Вообще Щемиловский парк был местом нашего всегдашнего обитания. Группы нашего детского сада водили туда на прогулки. На его аллеях мы закапывали секретики и играли в свои нехитрые игры. Одна из аллей парка была выложена красным кирпичом. Меня разбирало любопытство – кто тер этот кирпич, и каким образом он это делал. На соседней аллее помню стойку с транспарантом, на котором было написано «Занимайтесь слаломом – будешь крепким и здоровым». Я не знала, что такое слалом, а неуклюжий рисунок с изображением маленького лыжника на белом фоне мне ни о чём не говорил. Мне не нравилась использованная рифма этого слогана. Она резала слух и, видно, поэтому врезалась в память.
Зимой в парке проходили наши уроки физкультуры. Для этого была проложена кривая лыжня вдоль забора парка. Состояла она из сплошных поворотов, и я быстро уставала - может быть, виной тому были лыжи с так называемыми мягкими креплениями – кожаный ремешок, куда вставлялся носок валенка, а пятка придерживалась резинкой от трусов. Они были мне давно коротки и давно забыли, что такое скользить.
Весной, когда таял снег, на детской площадке появлялся пруд почти правильной круглой формы. Здесь вода поднималась выше щиколотки и кое-где даже выше пояса. Ее мерили шестами мальчишки с самодельных плотов. А мы им завидовали. Чуть позже вокруг этой же площадки расцветала сирень.
Кстати о заборах. Ходила я в парк не через калитку, а через проём чугунной решетки. Между кирпичной колонной и первым прутом расстояние было чуть шире, чем между остальными прутьями и между ними легко пролезала голова. А где, как известно, пролезет голова, там и ты проскочишь.

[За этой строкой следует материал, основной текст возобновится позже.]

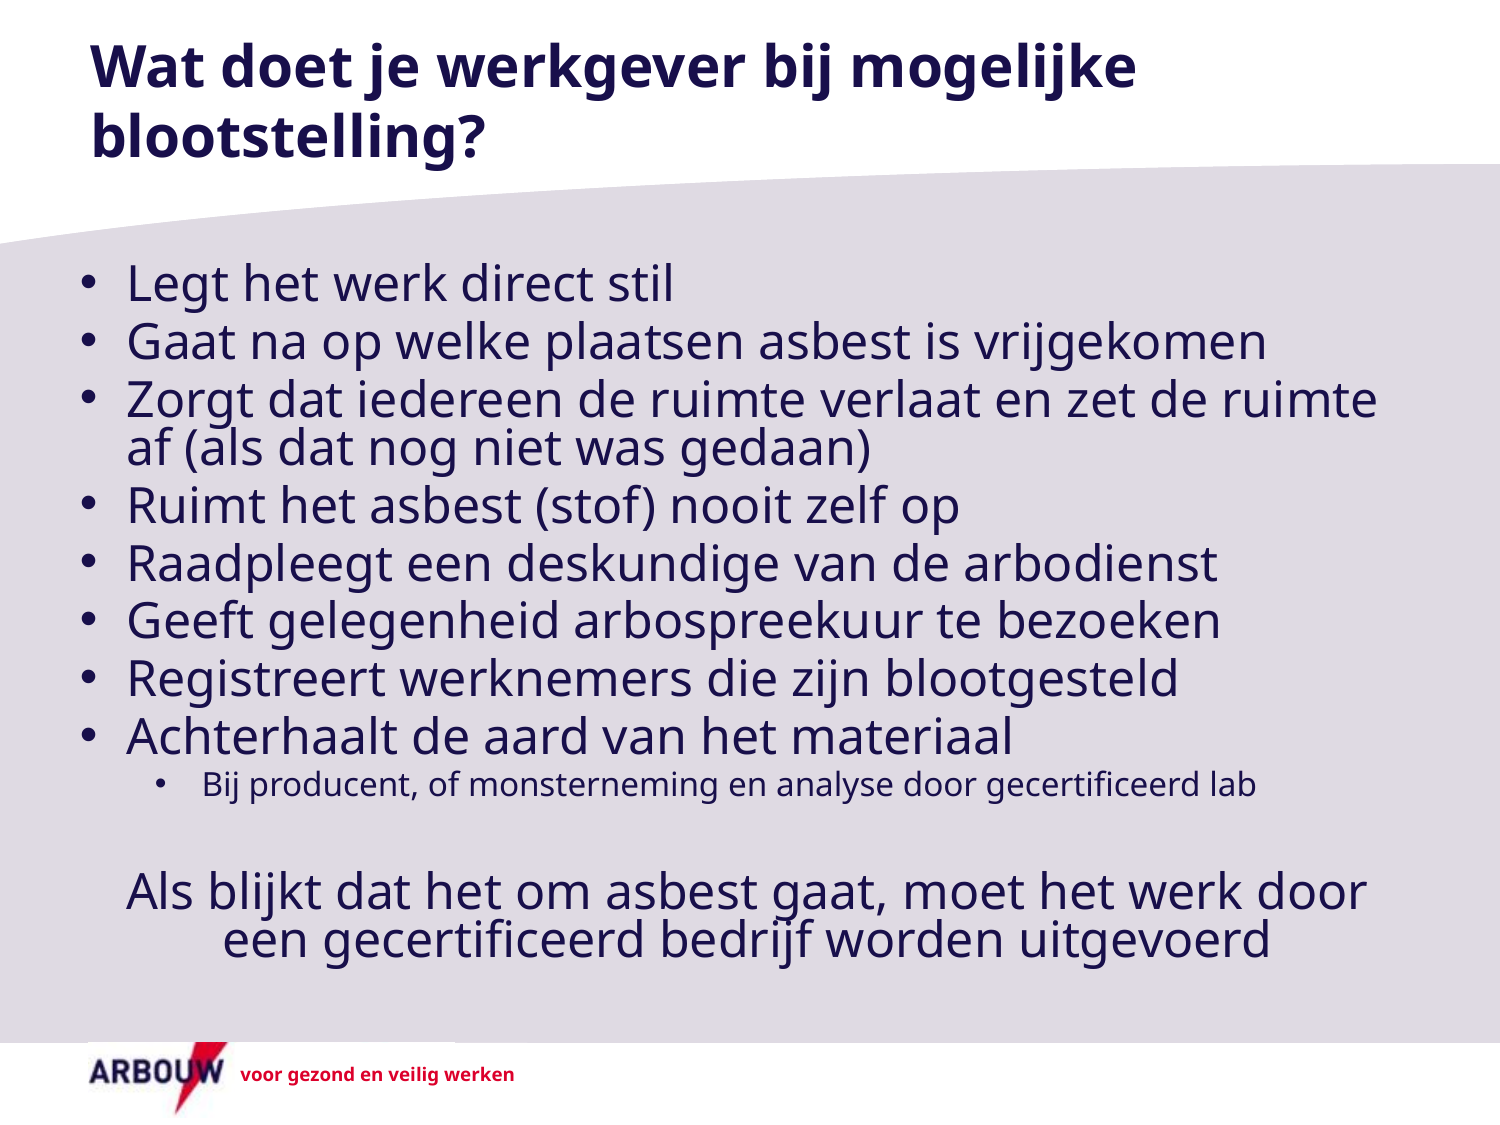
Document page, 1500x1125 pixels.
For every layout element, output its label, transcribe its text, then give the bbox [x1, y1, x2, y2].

title Wat doet je werkgever bij mogelijke blootstelling? [74, 11, 1430, 188]
picture [88, 1042, 234, 1118]
list Legt het werk direct stil Gaat na op welke plaatsen asbest is vrijgekomen Zorgt dat iedereen de ruimte verlaat en zet de ruimte af (als dat nog niet was gedaan) Ruimt het asbest (stof) nooit zelf op Raadpleegt een deskundige van de arbodienst Geeft gelegenheid arbospreekuur te bezoeken Registreert werknemers die zijn blootgesteld Achterhaalt de aard van het materiaal Bij producent, of monsterneming en analyse door gecertificeerd lab Als blijkt dat het om asbest gaat, moet het werk door een gecertificeerd bedrijf worden uitgevoerd [64, 255, 1416, 983]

Ну вот и всё для начала. Вернёмся к Краснопролетарской улице. Году в 1959 брусчатку Пименовской улицы залили асфальтом вместе с трамвайными путями и вместо трамвая по ней пустили 11 троллейбус. Троллейбус убрал изрядную порцию шума из нашей жизни. Когда ходил трамвай, я просыпалась от трели и грохота, разносившихся далеко окрест. Они сохранились в моей памяти как звуки радости начинающегося дня.